「チクり」と「苦情」

私は小学生の頃、悪いことしてる同級生を見つけたら、当たり前のように先生に伝えるマジメな子どもだった。

貶めようとか思っていたわけではないけど、悪いことをしていたら注意されるべきものと思っていた。
その行動は悪ふざけしがちな同級生たちには「誰だよ、チクりやがって」と嫌われていたけれど、嫌われる道理はないと思っていた。

一方で、小学生の声がうるさいと行政に苦情を寄せる近隣住民がいるという話を聞くと、無責任なやり方だなあと思っていた。

苦情が寄せられたと行政が小学校に伝えれば、子どもたちは先生に注意される。そうなると、次から公園で遊ぶのに萎縮してしまうからだ。

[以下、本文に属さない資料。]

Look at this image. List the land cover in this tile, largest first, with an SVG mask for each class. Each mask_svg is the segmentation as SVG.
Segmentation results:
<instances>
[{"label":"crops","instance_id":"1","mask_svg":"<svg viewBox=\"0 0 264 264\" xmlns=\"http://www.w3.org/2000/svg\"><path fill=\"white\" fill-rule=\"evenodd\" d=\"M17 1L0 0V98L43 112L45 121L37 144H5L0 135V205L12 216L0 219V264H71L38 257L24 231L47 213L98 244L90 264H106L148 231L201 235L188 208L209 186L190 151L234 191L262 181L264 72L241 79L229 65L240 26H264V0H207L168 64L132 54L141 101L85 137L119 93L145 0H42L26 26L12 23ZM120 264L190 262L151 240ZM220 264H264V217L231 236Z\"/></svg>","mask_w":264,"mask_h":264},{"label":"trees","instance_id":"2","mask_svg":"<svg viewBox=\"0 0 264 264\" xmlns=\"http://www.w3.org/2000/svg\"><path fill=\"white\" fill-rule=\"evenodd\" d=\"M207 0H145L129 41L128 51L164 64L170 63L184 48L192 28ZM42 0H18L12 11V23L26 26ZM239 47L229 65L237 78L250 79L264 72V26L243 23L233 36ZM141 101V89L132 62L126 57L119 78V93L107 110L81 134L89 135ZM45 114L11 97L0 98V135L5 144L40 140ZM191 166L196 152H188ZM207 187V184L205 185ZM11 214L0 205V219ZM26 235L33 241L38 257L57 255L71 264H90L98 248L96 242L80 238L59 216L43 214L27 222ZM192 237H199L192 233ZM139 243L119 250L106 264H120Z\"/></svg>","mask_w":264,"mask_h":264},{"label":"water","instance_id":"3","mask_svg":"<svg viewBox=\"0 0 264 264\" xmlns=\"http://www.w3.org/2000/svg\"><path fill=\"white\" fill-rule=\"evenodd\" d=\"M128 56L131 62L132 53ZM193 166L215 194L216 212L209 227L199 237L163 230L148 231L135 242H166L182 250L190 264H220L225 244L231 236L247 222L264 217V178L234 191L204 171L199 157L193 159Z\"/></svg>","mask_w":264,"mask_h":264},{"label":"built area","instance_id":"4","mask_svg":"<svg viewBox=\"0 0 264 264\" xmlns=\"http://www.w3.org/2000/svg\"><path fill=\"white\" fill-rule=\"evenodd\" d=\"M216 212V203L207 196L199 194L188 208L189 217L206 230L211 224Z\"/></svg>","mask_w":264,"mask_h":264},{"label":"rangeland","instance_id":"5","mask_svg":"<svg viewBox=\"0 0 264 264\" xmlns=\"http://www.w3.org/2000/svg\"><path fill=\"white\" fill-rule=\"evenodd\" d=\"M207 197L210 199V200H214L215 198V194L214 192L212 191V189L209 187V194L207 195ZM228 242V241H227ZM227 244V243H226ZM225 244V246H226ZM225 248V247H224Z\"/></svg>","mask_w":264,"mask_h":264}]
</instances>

話し合えばもっと柔軟な対応ができたかもしれないのに、たった1人の意見で公園は使いづらい場になってしまう。


でも、これら2つは本質的に似た問題を孕んでいるんじゃないだろうか。
直接言って当事者間で解決すれば良いことなのに、力がある人に文句を言い、代わりに解決してもらおうとする。

自分が嫌だと感じたことを伝えること。
互いに事情を聞くこと。
そして折衷案を考えること。

チクりも苦情も、この当たり前のプロセスをすっ飛ばしてしまう。その結果、分断ばかりが生まれていく。

きっと、チクりや苦情を受けた大人が内容をそのまま伝えて終わりにしてしまうことが良くなかったのではないかと、今は思う。

大事なのは、当事者同士をつなげることだ。
直接話すと揉めるかもしれない。けど、分かりあえないまま分断されているよりも、将来的に良い関係性を作っていける可能性がある。

子どもでは特にそうだ。
「先生に言えば何でも解決する」と思ってしまえば、その子はいつか理不尽な苦情を言う側になってしまうかもしれない。


対話を重ねることは、面倒なことだ。
だけど面倒くさがって分断を生むよりは、面倒見が良い人でありたいと思う。